CULTURE

«Sunscreen» de Baz Luhrmann, l’histoire d’un virus devenu chanson

Le cinéaste de «Romeo et Juliette» occupe les hit-parades avec une chanson dédiée à la crème solaire. Ce remix trouve son origine dans les arcanes d’internet.

C’est le tube le plus improbable de l’année. On l’entend partout. On voit le clip sur MTV et on n’y comprend pas grand chose. «Everybody’s Free (To Wear Sunscreen)» est une drôle de chanson: écrite pas une journaliste, attribuée à un écrivain, composée via internet, enregistrée par un cinéaste et propulsée au sommet des hit parades américains et européens.

L’histoire commence sous le soleil de mai 97. Mary Schmich, 45 ans, chroniqueuse au Chicago Tribune, se rend à son travail sans trop savoir ce qu’elle va écrire ce jour-là. En marchant le long du lac Michigan, elle aperçoit une jeune femme allongée sur la pelouse. A-t-elle mis de la crème solaire? Mary Schmich voit poindre une idée.

L’été approche, l’année universitaire prend fin. Mary décide de rédiger sa chronique sous la forme d’une allocution prononcée lors d’une remise de diplôme. Elle griffonne quelques conseils pour ces jeunes gens de 22 ans qui vont entrer dans la vraie vie: «Chaque jour, faites quelque chose qui vous effraie… N’oubliez pas de chanter… Jouissez de votre corps… Utilisez-le de toutes les manières possibles… Ne lisez pas les magazines de mode, ils vous donneront l’impression d’être moche… Mettez de la crème solaire.»

La chronique de Mary Schmich paraît le 1er juin 1997 dans le Chicago Tribune. Quelques semaines plus tard, des dizaines, puis des centaines, puis des milliers d’internautes reçoivent ce texte dans leur boîte à lettres électronique, avec une mention indiquant qu’il s’agit d’une allocution prononcée par l’écrivain Kurt Vonnegut devant la volée 1997 du Massachusetts Institute of Technology.

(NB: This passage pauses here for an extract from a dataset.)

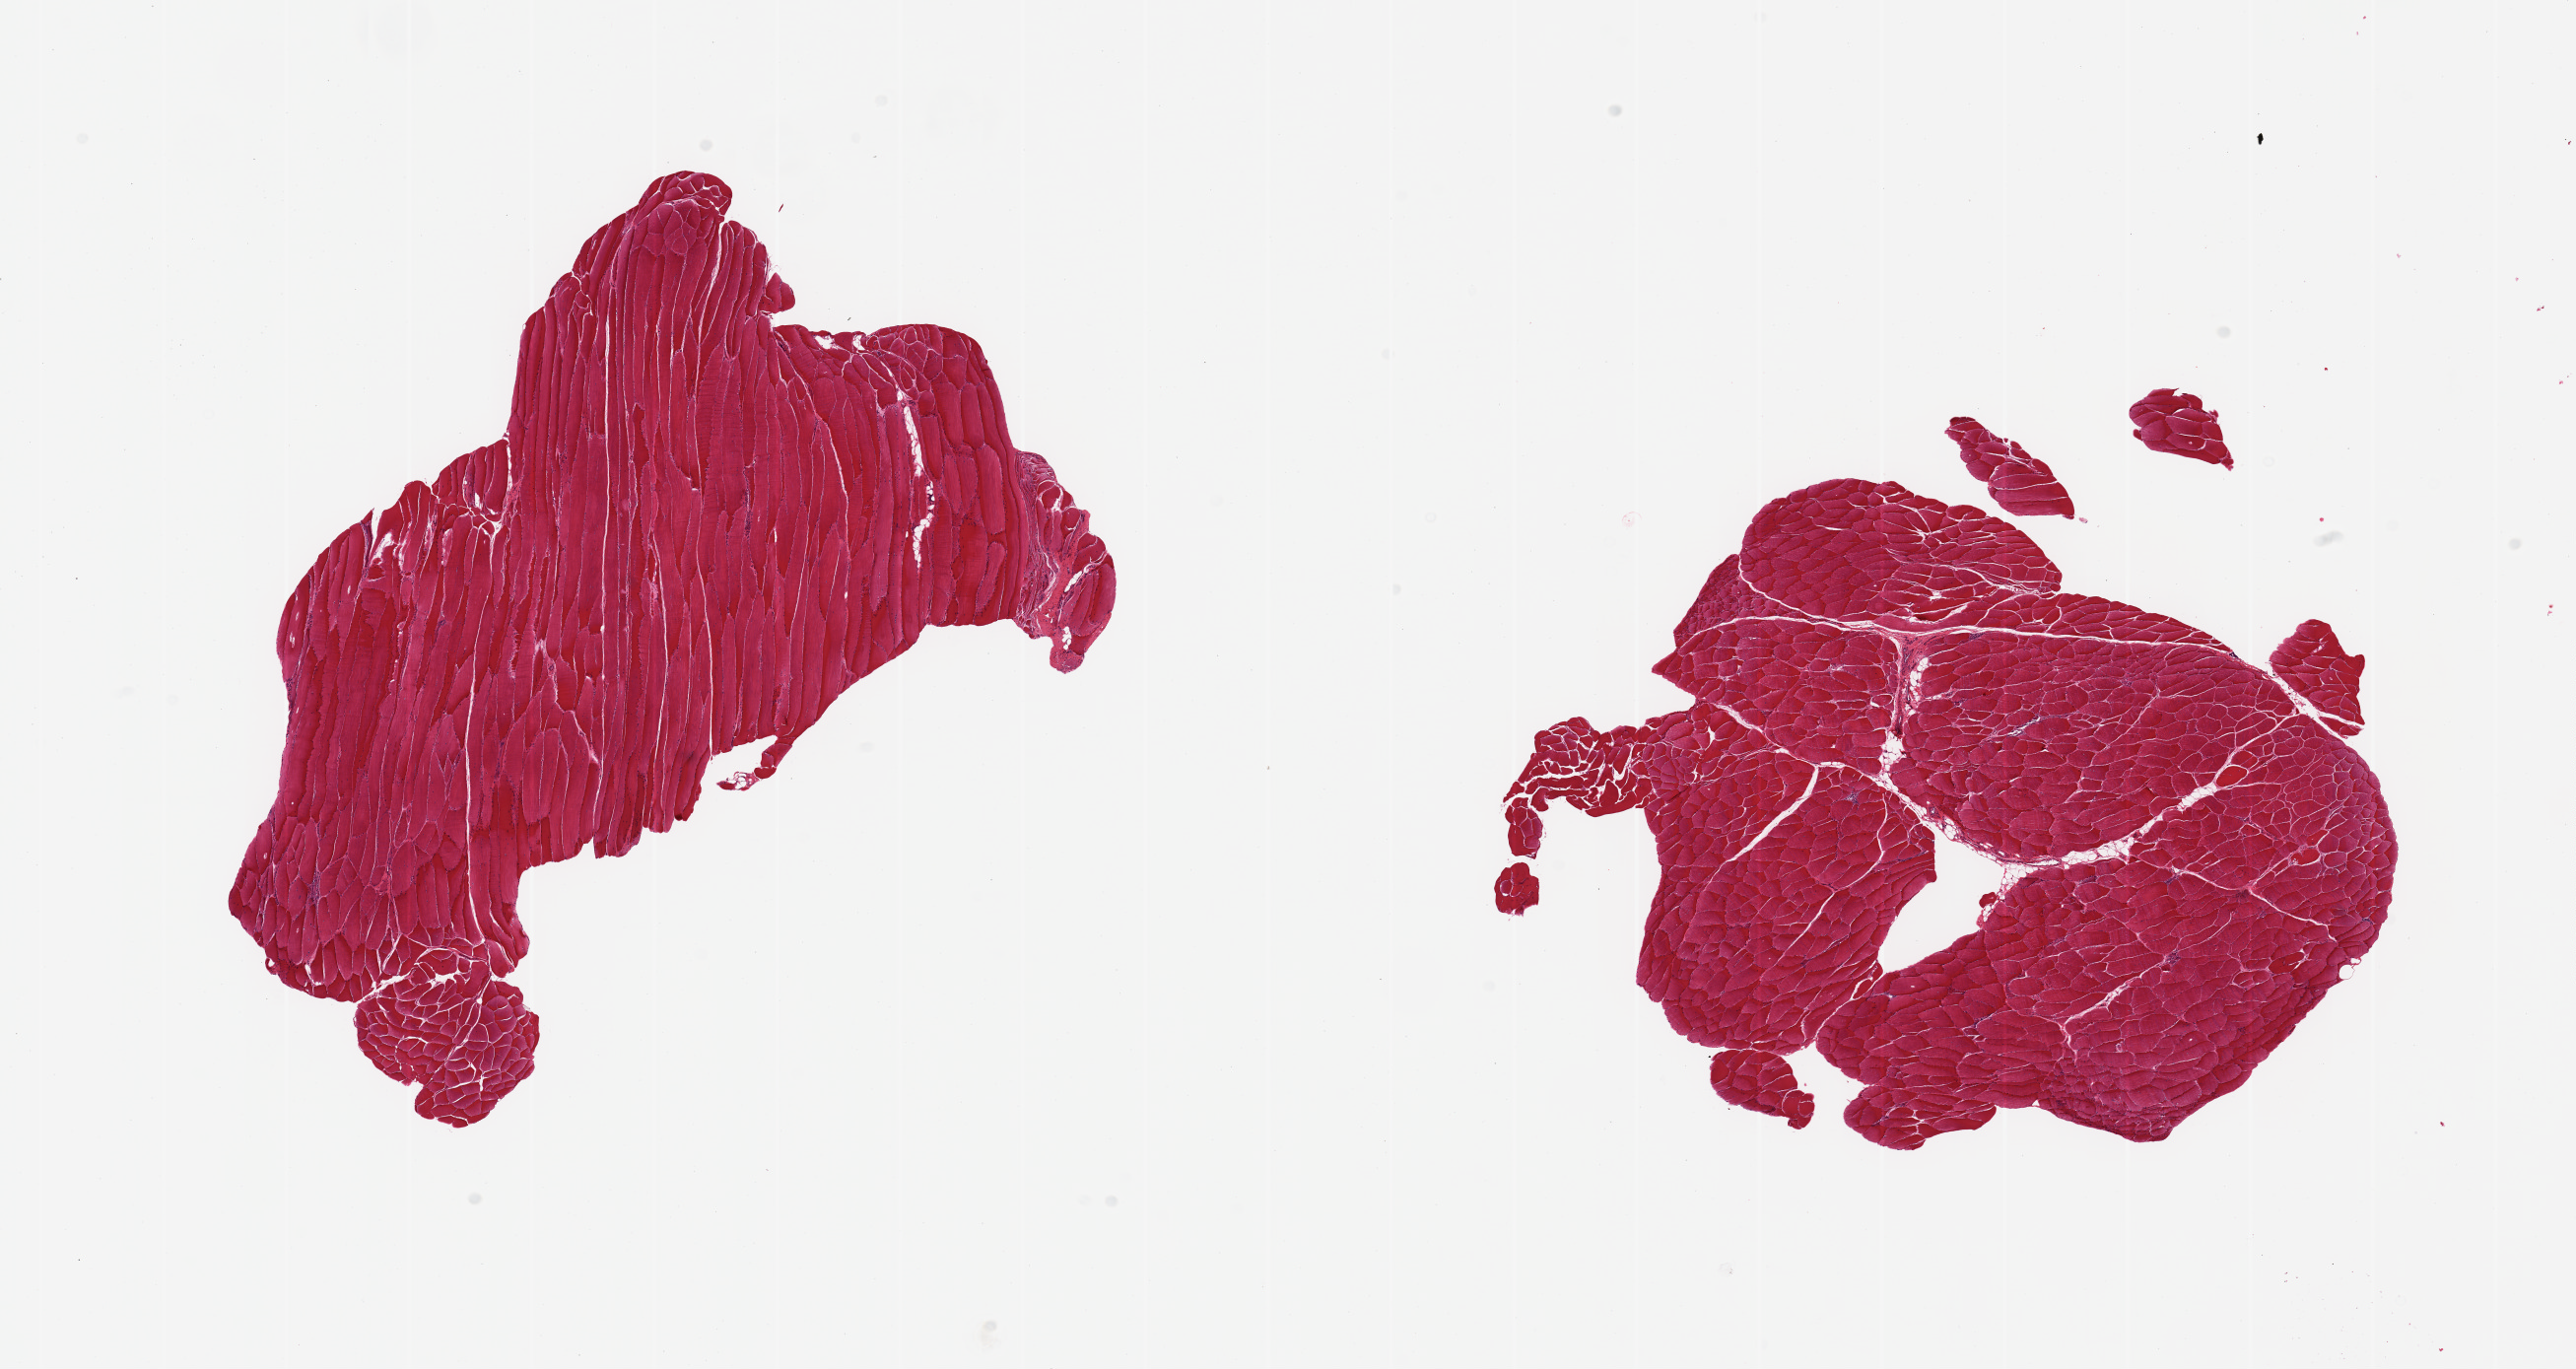
Whole-slide image, H&E stain — whole scanned area (about 20.7 x 11.0 mm, from a 20x scan) shown as a low-resolution overview, PAXgene-fixed, paraffin-embedded tissue, sampled site (target tissue): skeletal muscle, tissue donor sample.
- reviewer comment on this tissue sample: 2 pieces, minimal interstitital fat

Cette liste de recommandations pseudo-philosophiques plaît beaucoup aux internautes, qui l’envoient à leurs amis. C’est l’effet boule de neige. Le texte se répand à une vitesse exponentielle et tout le monde croit que Kurt Vonnegut l’a écrit. Les conseils subtils ou triviaux, l’humour des formules correspondent bien au style de l’auteur d’«Abattoir 5». On apprendra finalement que Vonnegut n’a rien à voir avec cette histoire de crème solaire.

Ce canular a fait l’objet de nombreux articles. Il a souvent été cité comme un exemple de l’information non vérifiée qui circule sur le Net. Une enquête a même été menée pour en démasquer l’auteur. Elle n’a débouché que sur une information: l’inconnu(e) utilisait le pseudonyme de «Culprit Zero».

L’histoire aurait pu s’arrêter là. Elle rebondit en Australie quelques mois plus tard.

Le cinéaste Baz Luhrmann, qui vient de connaître un succès planétaire avec sa version urbaine de «Romeo et Juliette», enregistre un disque qui réunit des remixes de ses meilleures bandes-son. Occupé à une version de «Everybody’s Free» (un des tubes de «Romeo et Juliette», chanté par Quindon Tarver), il découvre sur le Net la chronique attribuée à Vonnegut. L’a-t-il lue par hasard, sans savoir qu’il s’agissait d’un canular? Il affirme que oui.

Baz Luhrmann décide d’intégrer cette liste de conseils au remix d’«Everybody’s Free», en la faisant réciter par un acteur. Il mène une recherche pour régler les questions de copyright et contacte Mary Schmich, qui accepte le projet.

Le disque sort dans le commerce de manière presque confidentielle. Quelques stations de radio américaines l’intègrent dans leur play-list et s’aperçoivent qu’à chaque fois qu’il passe sur les ondes, quelques auditeurs appellent pour en demander les références. Certains disent que ce texte les a touchés, d’autres qu’il a changé leur vie. Le disque (aussi tadalafil 5mg cialis en RealAudio) est programmé de plus en plus souvent et devient un vrai tube, d’abord aux Etats-Unis, puis en Grande-Bretagne, puis en Europe continentale. C’est le second «effet virus» de cette histoire de crème solaire.

Mary Schmich a publié un ouvrage dans lequel elle raconte toute la cybersaga, et le livre se vend bien aussi. Faut-il préciser que le texte original de la chronique est désormais reproduit sur d’innombrables sites? Largeur.com le publie aujourd’hui en traduction française.